Quote the rows below word for word, from the first line through the line containing "unkomplizierte und legale", including both of those lines.

=== Data provided ===
────────────────────

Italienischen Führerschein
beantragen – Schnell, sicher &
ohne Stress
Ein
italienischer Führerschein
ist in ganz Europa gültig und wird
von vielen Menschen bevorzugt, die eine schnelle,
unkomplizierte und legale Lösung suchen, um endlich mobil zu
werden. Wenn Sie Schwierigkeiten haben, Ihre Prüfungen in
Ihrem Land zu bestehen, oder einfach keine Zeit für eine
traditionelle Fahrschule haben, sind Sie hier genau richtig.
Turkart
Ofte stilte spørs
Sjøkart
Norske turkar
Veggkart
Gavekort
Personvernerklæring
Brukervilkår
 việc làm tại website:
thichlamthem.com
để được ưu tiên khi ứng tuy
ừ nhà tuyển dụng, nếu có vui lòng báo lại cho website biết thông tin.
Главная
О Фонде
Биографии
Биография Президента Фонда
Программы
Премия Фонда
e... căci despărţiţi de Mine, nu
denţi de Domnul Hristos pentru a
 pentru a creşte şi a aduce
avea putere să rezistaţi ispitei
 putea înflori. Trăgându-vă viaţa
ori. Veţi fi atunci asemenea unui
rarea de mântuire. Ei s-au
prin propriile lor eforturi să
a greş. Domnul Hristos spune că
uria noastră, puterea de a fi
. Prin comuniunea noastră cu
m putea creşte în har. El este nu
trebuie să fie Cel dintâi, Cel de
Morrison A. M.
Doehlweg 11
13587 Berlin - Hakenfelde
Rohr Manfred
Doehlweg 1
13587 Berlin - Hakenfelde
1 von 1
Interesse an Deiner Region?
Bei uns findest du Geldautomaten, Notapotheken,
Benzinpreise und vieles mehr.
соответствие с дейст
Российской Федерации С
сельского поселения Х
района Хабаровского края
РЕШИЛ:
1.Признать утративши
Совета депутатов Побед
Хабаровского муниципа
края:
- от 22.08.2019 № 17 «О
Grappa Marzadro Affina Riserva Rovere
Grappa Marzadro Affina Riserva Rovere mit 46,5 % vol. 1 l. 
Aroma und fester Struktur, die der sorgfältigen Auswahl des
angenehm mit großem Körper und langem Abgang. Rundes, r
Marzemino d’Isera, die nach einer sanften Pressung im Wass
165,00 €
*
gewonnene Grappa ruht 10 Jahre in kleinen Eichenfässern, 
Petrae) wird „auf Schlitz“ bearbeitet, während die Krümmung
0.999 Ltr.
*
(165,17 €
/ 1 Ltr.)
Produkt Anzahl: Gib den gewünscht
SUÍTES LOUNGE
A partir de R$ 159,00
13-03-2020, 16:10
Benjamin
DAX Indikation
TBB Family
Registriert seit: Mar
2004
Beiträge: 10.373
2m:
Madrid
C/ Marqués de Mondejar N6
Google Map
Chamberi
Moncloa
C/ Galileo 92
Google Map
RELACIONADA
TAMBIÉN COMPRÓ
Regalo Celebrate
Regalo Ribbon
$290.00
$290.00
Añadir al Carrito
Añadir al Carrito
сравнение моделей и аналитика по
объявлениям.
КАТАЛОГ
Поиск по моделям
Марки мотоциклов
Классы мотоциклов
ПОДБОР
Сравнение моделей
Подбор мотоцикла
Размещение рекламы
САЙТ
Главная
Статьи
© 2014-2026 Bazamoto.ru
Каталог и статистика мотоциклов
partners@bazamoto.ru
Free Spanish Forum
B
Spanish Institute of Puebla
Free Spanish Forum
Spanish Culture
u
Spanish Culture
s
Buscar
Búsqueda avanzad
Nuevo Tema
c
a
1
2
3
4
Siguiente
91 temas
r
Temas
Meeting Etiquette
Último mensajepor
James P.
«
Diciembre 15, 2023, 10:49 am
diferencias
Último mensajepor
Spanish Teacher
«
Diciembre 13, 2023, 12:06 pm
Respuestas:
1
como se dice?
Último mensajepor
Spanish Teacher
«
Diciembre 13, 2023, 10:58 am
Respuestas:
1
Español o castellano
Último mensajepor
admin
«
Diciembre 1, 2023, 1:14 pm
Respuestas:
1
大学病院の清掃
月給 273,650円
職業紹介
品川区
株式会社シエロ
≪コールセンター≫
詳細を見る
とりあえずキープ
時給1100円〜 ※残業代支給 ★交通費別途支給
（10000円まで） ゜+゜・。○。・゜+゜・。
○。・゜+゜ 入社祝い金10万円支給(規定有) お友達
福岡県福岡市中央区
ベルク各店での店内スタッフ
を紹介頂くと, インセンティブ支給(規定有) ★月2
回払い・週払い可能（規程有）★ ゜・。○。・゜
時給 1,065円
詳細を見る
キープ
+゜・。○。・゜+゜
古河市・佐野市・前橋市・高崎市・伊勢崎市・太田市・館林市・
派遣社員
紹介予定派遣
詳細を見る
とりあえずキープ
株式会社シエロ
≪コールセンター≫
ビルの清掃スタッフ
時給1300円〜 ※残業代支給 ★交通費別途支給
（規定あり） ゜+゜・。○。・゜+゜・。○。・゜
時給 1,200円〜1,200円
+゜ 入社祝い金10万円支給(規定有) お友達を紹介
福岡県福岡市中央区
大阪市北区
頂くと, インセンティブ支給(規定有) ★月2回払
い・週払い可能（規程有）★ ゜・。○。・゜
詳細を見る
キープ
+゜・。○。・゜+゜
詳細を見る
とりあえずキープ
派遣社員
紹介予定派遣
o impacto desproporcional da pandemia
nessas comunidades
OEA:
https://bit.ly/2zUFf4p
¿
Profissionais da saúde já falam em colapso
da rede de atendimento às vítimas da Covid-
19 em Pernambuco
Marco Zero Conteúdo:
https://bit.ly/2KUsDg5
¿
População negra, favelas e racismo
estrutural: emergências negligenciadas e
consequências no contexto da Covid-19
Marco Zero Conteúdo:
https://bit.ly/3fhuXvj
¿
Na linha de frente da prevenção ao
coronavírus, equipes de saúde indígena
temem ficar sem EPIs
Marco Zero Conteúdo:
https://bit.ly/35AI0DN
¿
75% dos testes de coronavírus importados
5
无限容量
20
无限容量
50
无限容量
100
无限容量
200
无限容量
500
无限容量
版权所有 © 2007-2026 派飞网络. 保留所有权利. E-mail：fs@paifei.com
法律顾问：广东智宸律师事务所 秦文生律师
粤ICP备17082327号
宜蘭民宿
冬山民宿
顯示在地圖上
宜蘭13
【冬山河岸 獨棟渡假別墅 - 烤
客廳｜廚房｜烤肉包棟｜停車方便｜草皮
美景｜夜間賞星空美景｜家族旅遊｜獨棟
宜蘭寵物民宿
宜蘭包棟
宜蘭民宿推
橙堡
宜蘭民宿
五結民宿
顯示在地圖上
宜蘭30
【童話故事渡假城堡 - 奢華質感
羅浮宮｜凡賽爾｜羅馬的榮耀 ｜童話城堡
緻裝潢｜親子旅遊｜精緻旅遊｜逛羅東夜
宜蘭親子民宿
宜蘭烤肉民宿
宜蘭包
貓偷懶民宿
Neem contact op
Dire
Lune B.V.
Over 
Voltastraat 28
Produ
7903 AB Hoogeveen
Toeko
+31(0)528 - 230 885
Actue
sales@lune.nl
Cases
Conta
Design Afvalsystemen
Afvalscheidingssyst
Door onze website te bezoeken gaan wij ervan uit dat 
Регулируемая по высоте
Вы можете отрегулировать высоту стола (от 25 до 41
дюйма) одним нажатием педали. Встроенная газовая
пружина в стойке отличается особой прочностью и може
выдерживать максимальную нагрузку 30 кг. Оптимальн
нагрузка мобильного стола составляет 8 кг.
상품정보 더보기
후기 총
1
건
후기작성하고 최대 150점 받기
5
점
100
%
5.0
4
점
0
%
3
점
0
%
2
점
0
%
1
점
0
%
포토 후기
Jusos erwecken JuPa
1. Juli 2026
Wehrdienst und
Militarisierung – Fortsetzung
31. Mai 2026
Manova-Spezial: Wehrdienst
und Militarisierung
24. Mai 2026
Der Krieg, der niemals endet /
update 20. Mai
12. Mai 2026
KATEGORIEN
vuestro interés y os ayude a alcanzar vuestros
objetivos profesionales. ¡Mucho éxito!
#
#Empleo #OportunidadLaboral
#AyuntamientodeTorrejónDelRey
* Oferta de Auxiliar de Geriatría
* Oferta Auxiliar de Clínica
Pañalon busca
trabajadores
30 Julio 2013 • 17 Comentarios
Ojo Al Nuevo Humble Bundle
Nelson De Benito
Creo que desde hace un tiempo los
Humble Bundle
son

────────────────────

=== Final answer ===
Italienischen Führerschein
beantragen – Schnell, sicher &
ohne Stress
Ein
italienischer Führerschein
ist in ganz Europa gültig und wird
von vielen Menschen bevorzugt, die eine schnelle,
unkomplizierte und legale Lösung suchen, um endlich mobil zu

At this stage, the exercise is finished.